As part of their training, basic trainees were required to guard base warehouses. These unarmed and untrained soldiers provided sport for inebriated members of the 82nd Airborne. The paratroopers would challenge, terrorize and rough up the slick-sleeved guards. To thwart the attacks, the army decided to provide the sentinels with nightsticks—providing the paratroopers with clubs. Later, higher-ups decided the trainees should carry unloaded M-14 rifles—which became souvenirs. Finally, someone got serious and the decision was made to provide the guards with birdshot loaded, twelve-gauge shot guns.

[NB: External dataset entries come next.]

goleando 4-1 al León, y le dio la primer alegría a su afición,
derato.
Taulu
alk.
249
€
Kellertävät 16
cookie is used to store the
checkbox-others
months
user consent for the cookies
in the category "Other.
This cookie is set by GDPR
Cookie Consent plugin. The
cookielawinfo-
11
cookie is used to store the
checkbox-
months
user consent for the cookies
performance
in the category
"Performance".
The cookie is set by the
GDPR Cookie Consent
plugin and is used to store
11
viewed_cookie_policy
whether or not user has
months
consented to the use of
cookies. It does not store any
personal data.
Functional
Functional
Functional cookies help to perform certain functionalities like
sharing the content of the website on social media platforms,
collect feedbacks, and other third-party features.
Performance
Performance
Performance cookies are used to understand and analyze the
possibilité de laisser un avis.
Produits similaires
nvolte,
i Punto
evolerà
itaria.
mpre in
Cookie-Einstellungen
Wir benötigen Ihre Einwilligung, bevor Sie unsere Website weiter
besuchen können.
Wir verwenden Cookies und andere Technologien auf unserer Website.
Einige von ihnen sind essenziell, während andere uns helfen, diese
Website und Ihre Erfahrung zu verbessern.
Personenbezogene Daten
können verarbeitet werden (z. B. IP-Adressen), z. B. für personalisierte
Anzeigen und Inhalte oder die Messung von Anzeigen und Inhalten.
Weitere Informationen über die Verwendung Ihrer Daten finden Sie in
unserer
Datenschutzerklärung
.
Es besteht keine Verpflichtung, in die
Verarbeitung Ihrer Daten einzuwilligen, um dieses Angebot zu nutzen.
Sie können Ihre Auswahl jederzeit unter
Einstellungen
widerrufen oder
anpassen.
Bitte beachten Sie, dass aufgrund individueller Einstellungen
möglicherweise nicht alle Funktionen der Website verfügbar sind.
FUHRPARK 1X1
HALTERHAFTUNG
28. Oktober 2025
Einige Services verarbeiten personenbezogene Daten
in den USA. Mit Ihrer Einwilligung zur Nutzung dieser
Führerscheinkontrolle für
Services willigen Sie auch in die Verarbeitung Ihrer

Trainees were issued a shotgun along with six shells and instructed: “Men, take your shells and load them into the shotgun; then place the safety on; turn down range; chamber one round; and upon command, remove the safety and fire at your target.” Everything went well, until the fellow next to me chambered a round and pulled the trigger. It was like a South Georgia bird hunt: shot rained down as trainees, instructors and drill sergeants scattered like quail. A solid week of kitchen duty taught the premature shooter a lesson about following instructions.
The shotguns proved to be the right tool, when a sentry peppered the backend of a proud member of the 82nd with a load of birdshot. The word spread the guards were armed and the harassment ended.
I learned the importance of providing the right tools and training. Fewer heads would have been busted if shotguns had been provided to the trainees from the beginning. Instead, the Army equipped the sentries with nightsticks and rifles before coming up with the right tool.
Sometimes, we are guilty of expecting first class results with second rate equipment and training. The increased cost to get it right is far less expensive then getting it wrong.